### Work order
All the lines below need to be transcribed exactly. Pictures get left out.

### Input material
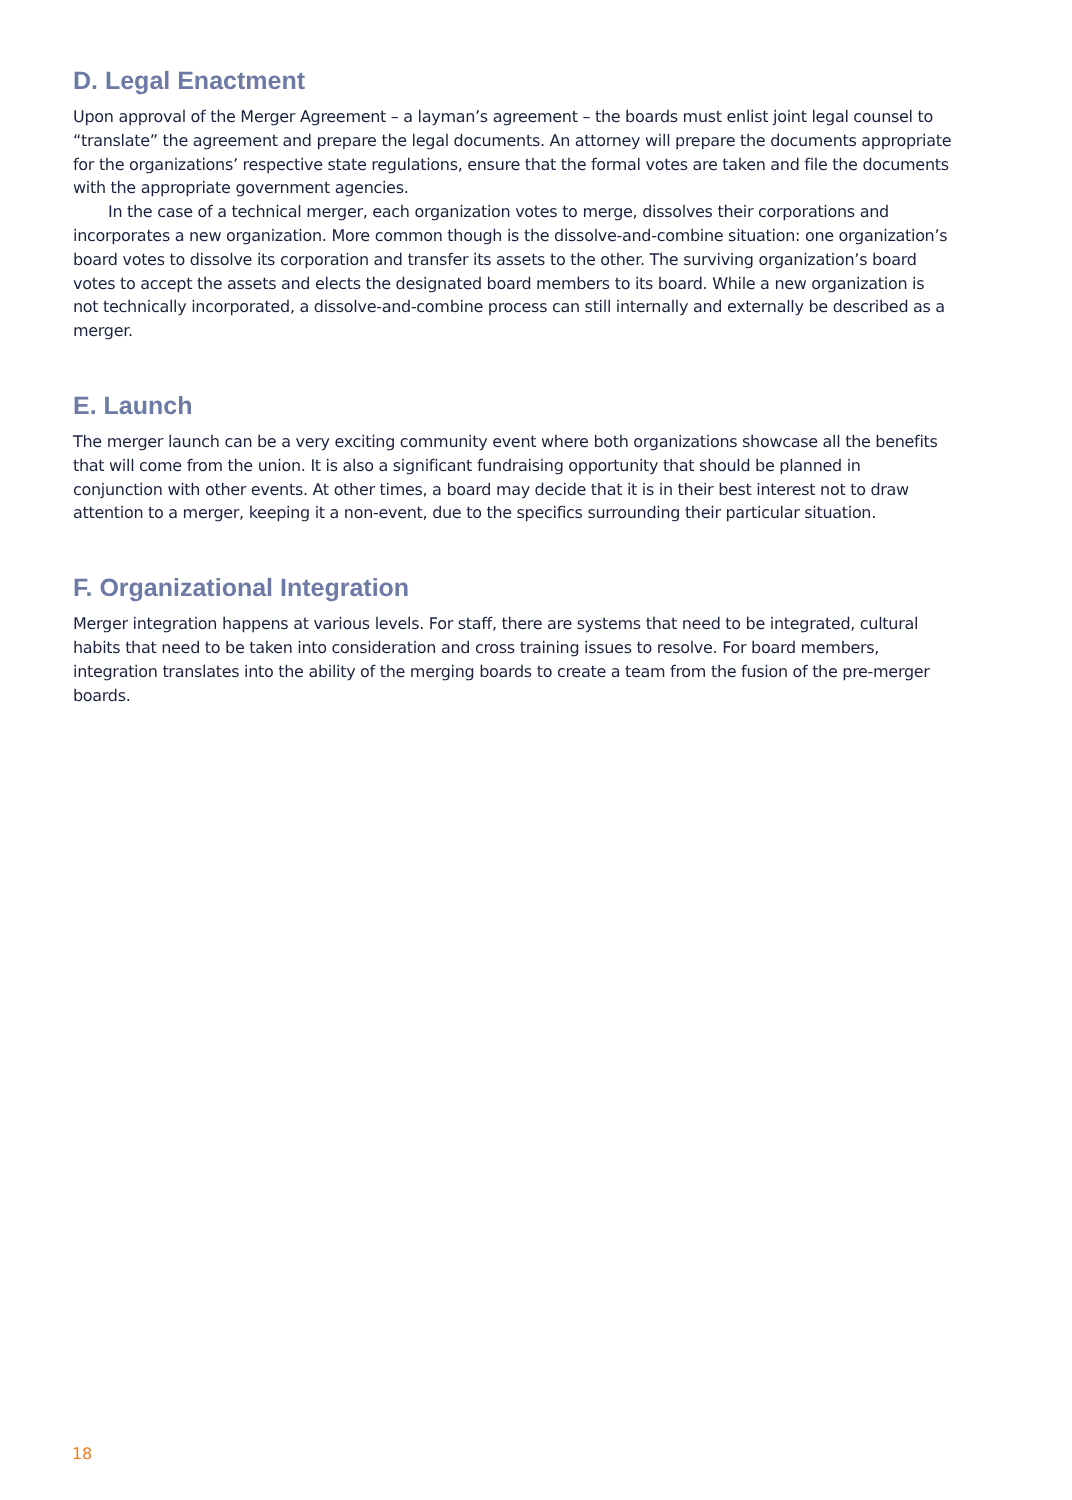D. Legal Enactment
Upon approval of the Merger Agreement – a layman’s agreement – the boards must enlist joint legal counsel to “translate” the agreement and prepare the legal documents. An attorney will prepare the documents appropriate for the organizations’ respective state regulations, ensure that the formal votes are taken and file the documents with the appropriate government agencies.
In the case of a technical merger, each organization votes to merge, dissolves their corporations and incorporates a new organization. More common though is the dissolve-and-combine situation: one organization’s board votes to dissolve its corporation and transfer its assets to the other. The surviving organization’s board votes to accept the assets and elects the designated board members to its board. While a new organization is not technically incorporated, a dissolve-and-combine process can still internally and externally be described as a merger.
E. Launch
The merger launch can be a very exciting community event where both organizations showcase all the benefits that will come from the union. It is also a significant fundraising opportunity that should be planned in conjunction with other events. At other times, a board may decide that it is in their best interest not to draw attention to a merger, keeping it a non-event, due to the specifics surrounding their particular situation.
F. Organizational Integration
Merger integration happens at various levels. For staff, there are systems that need to be integrated, cultural habits that need to be taken into consideration and cross training issues to resolve. For board members, integration translates into the ability of the merging boards to create a team from the fusion of the pre-merger boards.
18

### Answer to the problem
D. Legal Enactment
Upon approval of the Merger Agreement – a layman’s agreement – the boards must enlist joint legal counsel to “translate” the agreement and prepare the legal documents. An attorney will prepare the documents appropriate for the organizations’ respective state regulations, ensure that the formal votes are taken and file the documents with the appropriate government agencies.
In the case of a technical merger, each organization votes to merge, dissolves their corporations and incorporates a new organization. More common though is the dissolve-and-combine situation: one organization’s board votes to dissolve its corporation and transfer its assets to the other. The surviving organization’s board votes to accept the assets and elects the designated board members to its board. While a new organization is not technically incorporated, a dissolve-and-combine process can still internally and externally be described as a merger.
E. Launch
The merger launch can be a very exciting community event where both organizations showcase all the benefits that will come from the union. It is also a significant fundraising opportunity that should be planned in conjunction with other events. At other times, a board may decide that it is in their best interest not to draw attention to a merger, keeping it a non-event, due to the specifics surrounding their particular situation.
F. Organizational Integration
Merger integration happens at various levels. For staff, there are systems that need to be integrated, cultural habits that need to be taken into consideration and cross training issues to resolve. For board members, integration translates into the ability of the merging boards to create a team from the fusion of the pre-merger boards.
18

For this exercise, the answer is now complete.